Genre: Country ,Country-Pop ,Adult Contemporary R&B ,Adult Alternative Pop / Rock ,Contemporary Singer/Songwriter ,New Traditionalist ,Blue-Eyed Soul ,Soul
Origin: U.S.A
Listen on Coda
Many listeners first came to know Bonnie Bishop through her songwriting, yet more than ten years elapsed in her recording history before the 2016 album Ain't Who I Was appeared and fully united her gifts as a singer. She surfaced initially amid Texas’s thriving community of songwriters and performers, crafting and delivering country-inflected pieces that kept her busy on the Lone Star State’s honky-tonk stages with material steeped in hard-earned insights about love. Although Long Way Home (2004) and Soft to the Touch (2005) earned modest success, wider attention arrived only after Bonnie Raitt recorded “Ain’t Gonna Let You Go” in 2012 and “The Best Songs Come from Broken Hearts” featured on the series Nashville in 2013. Following a hiatus from stage and studio work, Bishop adopted a tougher, more soul-oriented style on Ain't Who I Was that earned fresh critical and audience acclaim.

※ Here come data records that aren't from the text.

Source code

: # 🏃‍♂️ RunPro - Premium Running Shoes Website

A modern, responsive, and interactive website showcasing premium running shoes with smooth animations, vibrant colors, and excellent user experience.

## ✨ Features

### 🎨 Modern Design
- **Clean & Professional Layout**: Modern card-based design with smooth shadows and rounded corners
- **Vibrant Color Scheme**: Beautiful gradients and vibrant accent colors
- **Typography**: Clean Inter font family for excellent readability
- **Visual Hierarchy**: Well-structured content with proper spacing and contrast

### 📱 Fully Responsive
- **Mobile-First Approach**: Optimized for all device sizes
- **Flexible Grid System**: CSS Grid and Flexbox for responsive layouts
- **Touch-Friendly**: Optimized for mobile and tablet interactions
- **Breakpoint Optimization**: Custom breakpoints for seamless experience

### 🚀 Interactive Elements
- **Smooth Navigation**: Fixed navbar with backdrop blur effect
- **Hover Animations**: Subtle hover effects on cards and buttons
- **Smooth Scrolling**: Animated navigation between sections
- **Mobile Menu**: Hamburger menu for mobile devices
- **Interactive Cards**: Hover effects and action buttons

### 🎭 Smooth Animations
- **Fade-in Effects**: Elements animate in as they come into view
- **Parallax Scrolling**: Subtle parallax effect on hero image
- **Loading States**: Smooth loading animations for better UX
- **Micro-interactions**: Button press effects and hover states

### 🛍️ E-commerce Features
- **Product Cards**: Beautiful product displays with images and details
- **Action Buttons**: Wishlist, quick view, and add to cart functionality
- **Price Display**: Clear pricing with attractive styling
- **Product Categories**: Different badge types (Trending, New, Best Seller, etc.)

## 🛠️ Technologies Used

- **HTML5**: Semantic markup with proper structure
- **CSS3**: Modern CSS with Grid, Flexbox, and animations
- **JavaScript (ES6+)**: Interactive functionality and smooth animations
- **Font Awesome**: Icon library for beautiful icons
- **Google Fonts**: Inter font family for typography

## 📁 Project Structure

She spent her early years in Houston, Texas, where she immersed herself in her parents’ vintage soul records and sang Aretha Franklin and Otis Redding numbers for relatives at family events. High-school involvement in musical theater and classical vocal training gave way, upon enrollment at the University of Texas in Austin, to a temporary shift toward sociology studies that sidelined music for a time. Songwriting continued nonetheless, and after graduation she returned to performing on Austin’s active club circuit. Eventually she assembled a band, maintained a steady touring schedule across Texas, and built support among both listeners and fellow musicians.

Bishop issued a four-song EP in 2002 that included guitar contributions from multi-instrumentalist Lloyd Maines; two years later her debut full-length, Long Way Home, arrived on her own BB Music imprint. She next partnered with Smith Music for 2005’s Soft to the Touch, whose title track she co-wrote with Texas songwriting figure Ray Wylie Hubbard. An acoustic live set, Bonnie Bishop and Friends: Live @ Magnolia Avenue Salon, followed in 2006, after which Robert Earl Keen invited her to open his shows, broadening her reach beyond the Southwest.

Her 2007 move to Nashville secured a publishing agreement that led to collaborations with Jimmy Wallace, Mike Reid, and former NRBQ guitarist Al Anderson. Work with Anderson culminated when Bonnie Raitt included their composition “Ain’t Gonna Let You Go” on the Grammy-winning 2012 album Slipstream, honored as Best Americana Album. Bishop’s own 2012 release Free, however, drew scant notice, prompting her to step away from relentless touring and consider creative writing courses while reassessing her path. During that interval, her song “The Best Songs Come from Broken Hearts,” co-written with Ronnie Rogers, received prominent placement on Nashville, performed by Rayna Jaymes (Connie Britton) at the Grand Ole Opry.

Thirty Tigers later expressed interest in a new project, pairing her with producer Dave Cobb, whose prior credits included Chris Stapleton, Jason Isbell, Sturgill Simpson, and Brandi Carlile. Cobb encouraged Bishop to develop the soulful dimension of her voice, spotlighting both her passionate delivery and emotionally sharp songcraft on the 2016 album Ain't Who I Was, which critics embraced and which relaunched her performing career. She followed it with the more expansive and personally reflective 2019 release The Walk, produced by Steve Jordan.